The get-some function takes a database, an entity identifier, and one or more cardinality-one attributes, returning a tuple of the entity id and value for the first attribute possessed by the entity.

The query below tries to find a :country/name for an entity, and then falls back to :artist/name:

;; query
[:find [?e ?attr ?name]
 :in $ ?e
 :where [(get-some $ ?e :country/name :artist/name) [?attr ?name]]]

;; inputs
db, :country/US

;; result
[:country/US 84 "United States"]

ground

[(ground const) binding]

The ground function takes a single argument, which must be a constant, and returns that same argument. Programs that know information at query time should prefer ground over e.g. identity, as the former can be used inside the query engine to enable optimizations.

[(ground [:a :e :i :o :u]) [?vowel ...]]

missing?

[(missing? src-var ent attr)]

The missing? predicate takes a database, an entity identifier, and an attribute and returns true if the entity has no value for attribute in the database.

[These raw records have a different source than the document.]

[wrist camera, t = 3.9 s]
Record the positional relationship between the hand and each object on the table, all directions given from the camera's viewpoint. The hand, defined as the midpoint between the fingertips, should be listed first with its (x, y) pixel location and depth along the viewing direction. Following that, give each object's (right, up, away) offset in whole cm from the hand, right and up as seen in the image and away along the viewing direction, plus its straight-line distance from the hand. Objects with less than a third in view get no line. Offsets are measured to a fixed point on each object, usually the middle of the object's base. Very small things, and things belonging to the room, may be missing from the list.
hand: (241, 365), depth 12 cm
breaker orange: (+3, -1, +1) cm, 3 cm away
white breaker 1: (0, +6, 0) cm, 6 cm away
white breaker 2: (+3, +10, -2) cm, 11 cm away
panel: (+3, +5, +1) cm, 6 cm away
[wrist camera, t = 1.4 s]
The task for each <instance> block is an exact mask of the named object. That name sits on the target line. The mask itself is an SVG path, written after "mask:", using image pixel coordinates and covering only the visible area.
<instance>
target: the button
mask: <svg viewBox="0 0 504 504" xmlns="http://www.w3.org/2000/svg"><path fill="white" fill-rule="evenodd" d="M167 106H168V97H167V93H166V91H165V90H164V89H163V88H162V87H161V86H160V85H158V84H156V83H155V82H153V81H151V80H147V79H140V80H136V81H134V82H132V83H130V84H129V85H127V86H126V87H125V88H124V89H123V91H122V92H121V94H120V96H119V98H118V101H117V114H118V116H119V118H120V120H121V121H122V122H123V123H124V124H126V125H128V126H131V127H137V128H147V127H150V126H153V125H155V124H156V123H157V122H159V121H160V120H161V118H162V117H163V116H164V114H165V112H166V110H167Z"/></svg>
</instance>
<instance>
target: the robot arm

The following query finds all artists whose start year is not recorded in the database.

;; query
[:find ?name
 :where [?artist :artist/name ?name]
        [(missing? $ ?artist :artist/startYear)]]

;; inputs
db

;; result
#{["Sigmund Snopek III"] ["De Labanda's"] ["Baby Whale"] ...}

tx-ids

[(tx-ids ?log ?start ?end) [?tx ...]]

Given a database log, start, and end, tx-ids returns a collection of transaction ids. Start and end can be specified as database t, transaction id, or instant in time, and can be nil.

The following query finds transactions from time t 1000 through 1050:

;; query
[:find [?tx ...]
 :in ?log
 :where [(tx-ids ?log 1000 1050) [?tx ...]]]

;; inputs
log

;; result
[13194139534340 13194139534312 13194139534313 13194139534314]

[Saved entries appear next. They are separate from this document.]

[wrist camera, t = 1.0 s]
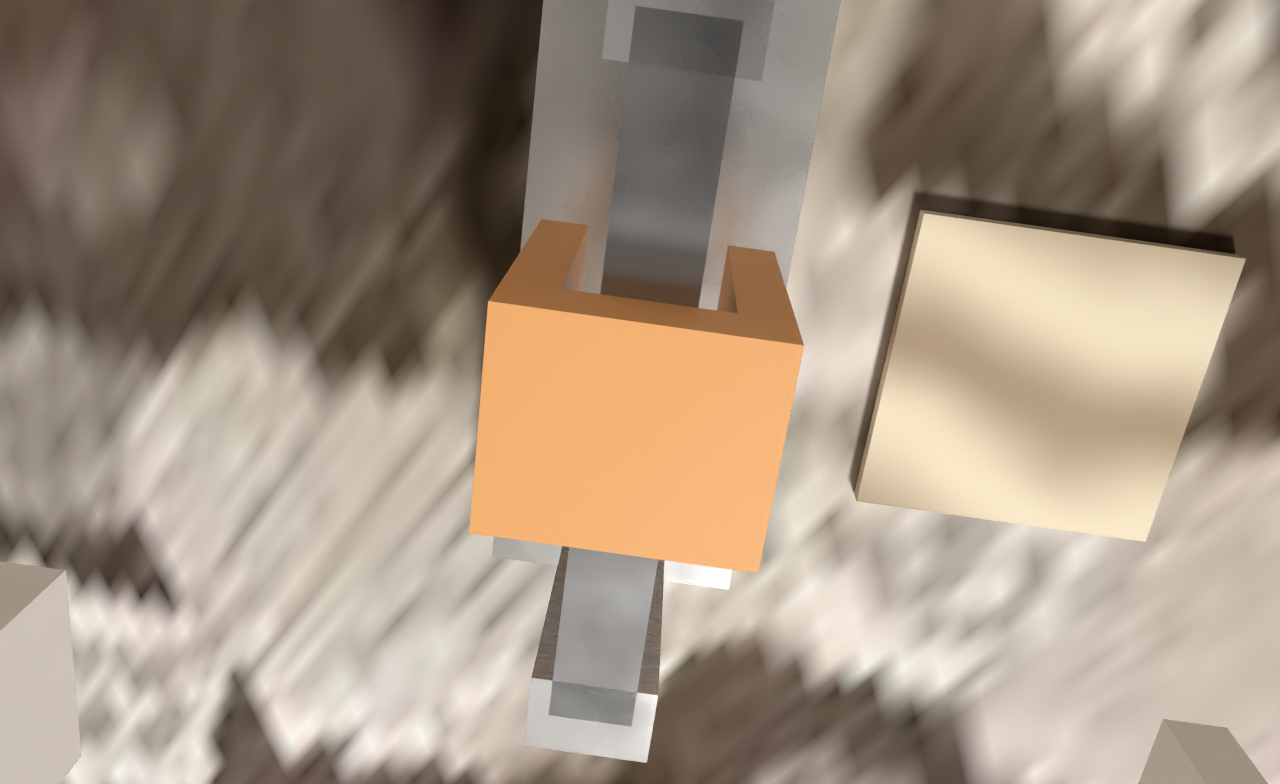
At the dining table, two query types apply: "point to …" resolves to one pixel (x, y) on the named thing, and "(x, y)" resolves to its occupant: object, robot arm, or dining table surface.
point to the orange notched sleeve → (633, 410)
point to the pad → (1042, 374)
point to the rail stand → (656, 267)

tx-ids is often used in conjunction with tx-data, to first locate transactions and then the data within those transactions.

tx-data

[(tx-data ?log ?tx) [[?e ?a ?v _ ?op]]]

Given a log and a database, tx-data returns a collection of the datoms added by a transaction. You should not bind the transaction position of the result, as the transaction is already bound on input.

The following query finds the entities referenced by transaction id

;; query
[:find [?e ...]
 :in ?log ?tx
 :where [(tx-data ?log ?tx) [[?e]]]]

;; inputs
log, 13194139534312

;; result
[13194139534312 63 0 64 65 66 67 68 69 70 71 ...]

Calling Java Methods

Java methods can be used as query expression functions and predicates, and should be type hinted for performance. Java code used in this way must be on the Java process classpath.

Java methods should only be used when there is not an equivalent function in clojure.core.

The sections below show how to call both static methods and instance methods.

Calling Static Methods

Java static methods can be called with the (ClassName/methodName …) form. For example, the following code calls System.getProperties, binding property names to ?k and property values to ?v.

;; query
[:find ?k ?v
 :where [(System/getProperties) [[?k ?v]]]]

;; no args

;; result
#{["java.vendor.url.bug" "http://bugreport.sun.com/bugreport/"] 
  ["sun.cpu.isalist" ""] 
  ["sun.jnu.encoding" "UTF-8"]
  ...}

Calling Instance Methods

Java instance methods can be called with the (.methodName obj …) form. For example, the following code finds artists whose name contains "woo"?

;; query
[:find ?name
 :where [_ :artist/name ?name]
        [(.contains ^String ?name "woo")]]

;; args
db

;; result
[["Lee Hazlewood"] ["Cottonwood"] ["Chris Harwood"] ["Mirkwood"]
 ["Under Milkwood"] ["Dorothy Norwood"] ["Fleetwood Mac"]]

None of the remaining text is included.